Thursday, October 4, 2012

October...no job...no life...still smiling!

Wow so its October...still jobless...still filling out applications...still interviewing...still waiting!! If I don't come up with $3500 soon I'll be doing major damage to my credit, and possibly have to think about bankruptcy, which obviously I want to avoid...so the one person who might read this, please pray that something happens soon!!

Again...carrot dangled and then nothing...no rejection...no "you're great but..." just nothing!! NOTHING is worse!! I feel more lost than ever, but hopeful...I have some wonderful people in my life who seem to know the right moments I need their encouragement and it has made all the difference. Not to mention the amazing love and support of my family!!!

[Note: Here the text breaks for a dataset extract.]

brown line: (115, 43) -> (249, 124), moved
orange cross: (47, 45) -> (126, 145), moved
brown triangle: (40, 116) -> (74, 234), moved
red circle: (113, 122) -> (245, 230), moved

Enough of that...time to write about the next online dating disaster...disaster is probably not the right word for this next tale because in reality it was one of the best experiences of my life. Because this person is someone whom I respect and still have contact with (minimal but still) I will change his name. This is a story about dating William.

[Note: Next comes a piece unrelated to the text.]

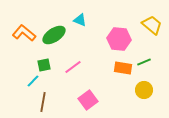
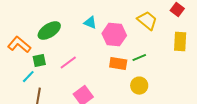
cyan triangle: (80, 20) -> (90, 23), moved
orange L-shape: (24, 33) -> (19, 45), moved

William and I met on yahoo personals...I remember it was when MySpace was still better than Facebook and I didn't want to pay for that yahoo account, so I left clues on how to find me on myspace. William's first email to me was that he found me and it went back and forth for a couple days and then he just asked me out. I remember I was so impressed that he wanted to meet so quickly that I was torn between feeling like this guy would be another joke or maybe the love of my life.

After that first meeting, we were talking and hanging out nearly everyday! Despite my best efforts not to (he admitted on the second date that he was not emotionally ready to get into a relationship) I quickly fell head over heels for this man. He, in my lovesick stupor, seemed to be the best man for me, perfect in every way, except those few things I don't want to think about. Being love drunk is awesome and reckless!! After a month or so we admitted to loving each other and talked about our possible future together and then a month later...it was finished! He realized everything happened too fast and we needed a break. Oh after the 2007 Ice Storm in Missouri, where he stayed with me for almost two weeks and after I said we should not move so fast...but all is easy to see in hindsight and I was too shocked and awed by the entire experience to have my wits about me.

I have never been more heart broken in my life.

Now to understand the full weight of that statement...I need to go a little bit further back...In high school I dated two guys who were thugs and treated me like trash (literally) and then I dated an abusive guy for two years who eventually stalked me (who I was "romeo and juliet" madly in love with) and then I dated a guy 19 years older than me, lived with him and caught him cheating and then he began to bring this girl to our house...All before I turned 20! A few other significant heart breaks followed but...

I repeat...I have never been more heart broken in my life.

I think because of that I was willing to try to be friends...something I tried for 2 years...I was so miserable...but him not in my life felt like it would be more miserable at the time.

Until one day he just really pissed me off and I stopped answering his calls and text messages. After awhile not having him in my life allowed me to heal and move forward...and he called and we could really be friends. He moved away shortly after that and I think he's happy now and I'm definitely happy now without him.

But mostly...I'm absolutely grateful for him...I learned so many important things about myself and life because of him...the biggest lesson being that I can fall in love again...the feeling of meeting a great love has happened to me twice...which tells me its only a feeling and when I meet a man I can't imagine my life without I'm hoping for more than feelings!!!